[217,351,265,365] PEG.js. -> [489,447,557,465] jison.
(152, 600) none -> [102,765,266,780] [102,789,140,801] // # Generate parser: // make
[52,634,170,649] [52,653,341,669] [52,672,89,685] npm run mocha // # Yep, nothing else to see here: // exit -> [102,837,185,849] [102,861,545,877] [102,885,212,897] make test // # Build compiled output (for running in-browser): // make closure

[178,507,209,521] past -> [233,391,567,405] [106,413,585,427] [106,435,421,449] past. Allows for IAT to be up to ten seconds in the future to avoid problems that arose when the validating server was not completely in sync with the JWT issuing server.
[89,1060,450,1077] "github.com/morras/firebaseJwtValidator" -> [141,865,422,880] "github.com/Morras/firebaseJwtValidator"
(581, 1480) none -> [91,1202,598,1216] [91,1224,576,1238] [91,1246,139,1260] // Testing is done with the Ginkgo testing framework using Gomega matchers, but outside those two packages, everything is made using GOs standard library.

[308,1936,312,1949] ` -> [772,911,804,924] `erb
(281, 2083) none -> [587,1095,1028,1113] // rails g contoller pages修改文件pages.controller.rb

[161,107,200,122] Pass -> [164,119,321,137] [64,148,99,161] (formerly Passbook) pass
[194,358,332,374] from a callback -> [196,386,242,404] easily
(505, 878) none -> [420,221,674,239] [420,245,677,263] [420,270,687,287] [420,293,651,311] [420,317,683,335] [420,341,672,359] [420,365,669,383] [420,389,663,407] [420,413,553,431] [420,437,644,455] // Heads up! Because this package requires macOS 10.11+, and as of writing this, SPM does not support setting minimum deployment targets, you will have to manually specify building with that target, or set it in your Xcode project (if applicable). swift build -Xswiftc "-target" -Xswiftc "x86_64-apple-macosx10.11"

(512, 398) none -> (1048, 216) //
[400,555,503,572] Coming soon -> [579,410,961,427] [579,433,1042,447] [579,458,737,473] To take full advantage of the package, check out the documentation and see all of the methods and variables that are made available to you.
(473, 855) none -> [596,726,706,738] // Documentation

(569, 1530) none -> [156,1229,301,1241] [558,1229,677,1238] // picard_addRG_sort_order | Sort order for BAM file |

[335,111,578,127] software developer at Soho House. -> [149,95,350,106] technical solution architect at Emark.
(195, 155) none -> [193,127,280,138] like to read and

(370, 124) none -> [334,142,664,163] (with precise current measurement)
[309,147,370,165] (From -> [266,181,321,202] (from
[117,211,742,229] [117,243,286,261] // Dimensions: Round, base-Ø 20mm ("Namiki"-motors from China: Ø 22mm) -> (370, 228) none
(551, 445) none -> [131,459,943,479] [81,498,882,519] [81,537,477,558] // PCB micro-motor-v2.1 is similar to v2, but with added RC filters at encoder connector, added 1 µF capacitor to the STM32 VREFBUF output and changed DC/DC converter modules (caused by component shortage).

— What is being asked —
Retype the material in full, keeping each line exactly as it is.

— Solution to this task —
[217,351,265,365] PEG.js. -> [489,447,557,465] jison.
(152, 600) none -> [102,765,266,780] [102,789,140,801] // # Generate parser: // make
[52,634,170,649] [52,653,341,669] [52,672,89,685] npm run mocha // # Yep, nothing else to see here: // exit -> [102,837,185,849] [102,861,545,877] [102,885,212,897] make test // # Build compiled output (for running in-browser): // make closure

[178,507,209,521] past -> [233,391,567,405] [106,413,585,427] [106,435,421,449] past. Allows for IAT to be up to ten seconds in the future to avoid problems that arose when the validating server was not completely in sync with the JWT issuing server.
[89,1060,450,1077] "github.com/morras/firebaseJwtValidator" -> [141,865,422,880] "github.com/Morras/firebaseJwtValidator"
(581, 1480) none -> [91,1202,598,1216] [91,1224,576,1238] [91,1246,139,1260] // Testing is done with the Ginkgo testing framework using Gomega matchers, but outside those two packages, everything is made using GOs standard library.

[308,1936,312,1949] ` -> [772,911,804,924] `erb
(281, 2083) none -> [587,1095,1028,1113] // rails g contoller pages修改文件pages.controller.rb

[161,107,200,122] Pass -> [164,119,321,137] [64,148,99,161] (formerly Passbook) pass
[194,358,332,374] from a callback -> [196,386,242,404] easily
(505, 878) none -> [420,221,674,239] [420,245,677,263] [420,270,687,287] [420,293,651,311] [420,317,683,335] [420,341,672,359] [420,365,669,383] [420,389,663,407] [420,413,553,431] [420,437,644,455] // Heads up! Because this package requires macOS 10.11+, and as of writing this, SPM does not support setting minimum deployment targets, you will have to manually specify building with that target, or set it in your Xcode project (if applicable). swift build -Xswiftc "-target" -Xswiftc "x86_64-apple-macosx10.11"

(512, 398) none -> (1048, 216) //
[400,555,503,572] Coming soon -> [579,410,961,427] [579,433,1042,447] [579,458,737,473] To take full advantage of the package, check out the documentation and see all of the methods and variables that are made available to you.
(473, 855) none -> [596,726,706,738] // Documentation

(569, 1530) none -> [156,1229,301,1241] [558,1229,677,1238] // picard_addRG_sort_order | Sort order for BAM file |

[335,111,578,127] software developer at Soho House. -> [149,95,350,106] technical solution architect at Emark.
(195, 155) none -> [193,127,280,138] like to read and

(370, 124) none -> [334,142,664,163] (with precise current measurement)
[309,147,370,165] (From -> [266,181,321,202] (from
[117,211,742,229] [117,243,286,261] // Dimensions: Round, base-Ø 20mm ("Namiki"-motors from China: Ø 22mm) -> (370, 228) none
(551, 445) none -> [131,459,943,479] [81,498,882,519] [81,537,477,558] // PCB micro-motor-v2.1 is similar to v2, but with added RC filters at encoder connector, added 1 µF capacitor to the STM32 VREFBUF output and changed DC/DC converter modules (caused by component shortage).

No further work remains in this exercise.